I want to extract the article titles from a webpage with a multi-page list of articles.
I get the article titles on the first page using:
titles = browser.find_elements_by_xpath(r'path')
for i in range(len(titles)):
titles_list.append(titles[i].text)
I navigate to the next page using:
next_page = browser.find_element_by_xpath(r'path')
next_page.click()
Then, I return to the first step (i.e. getting the article titles).
The problem is, using the codes above, I sometimes get the article titles of a page twice and I sometimes miss the article titles of a page.
I believe the solution is to wait until the page fully loads after the second step and before repeating the first step: I should store something unique to the first page (e.g. the first article's title) in a variable (e.g. 'first_item'), and I should wait until the corresponding element does not contain that text.
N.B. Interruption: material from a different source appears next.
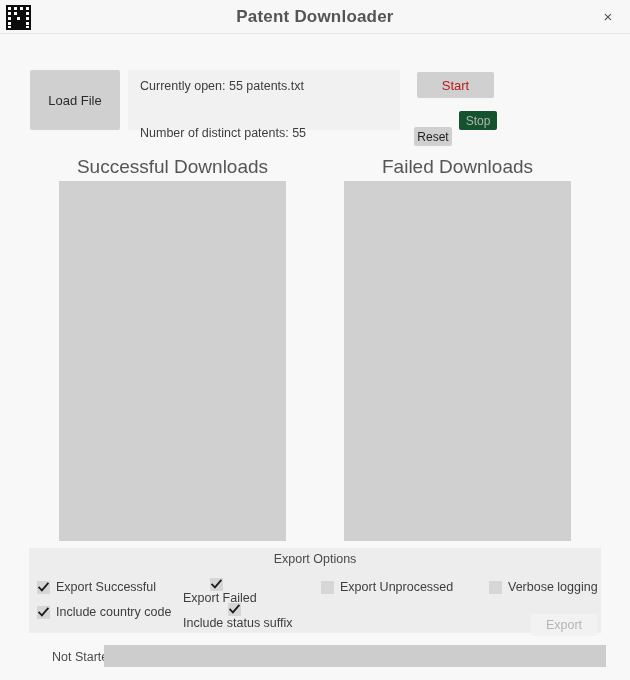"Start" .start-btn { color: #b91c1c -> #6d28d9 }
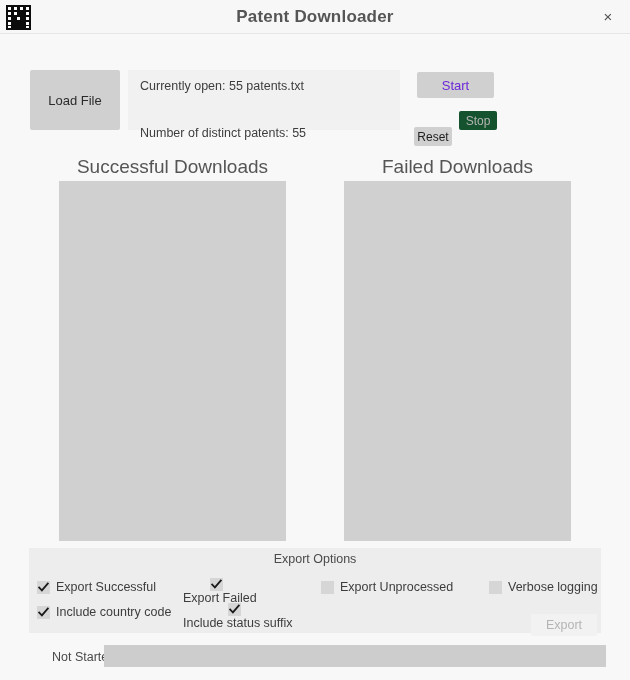"Reset" .reset-btn { top: 127px -> 111px }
I found the answer to my question but in Java which used ExpectedConditions.not
, but the following code (the EC.not()
part) is not valid in Python and raise a SyntaxError:
from selenium.webdriver.support.ui import WebDriverWait
from selenium.webdriver.support import expected_conditions as EC
next_page.click()
wait = WebDriverWait(browser, 10)
wait.until(EC.not(EC.text_to_be_present_in_element((By.XPATH, r'path'), first_item)))
How can I wait until a text is not present in an element in Python?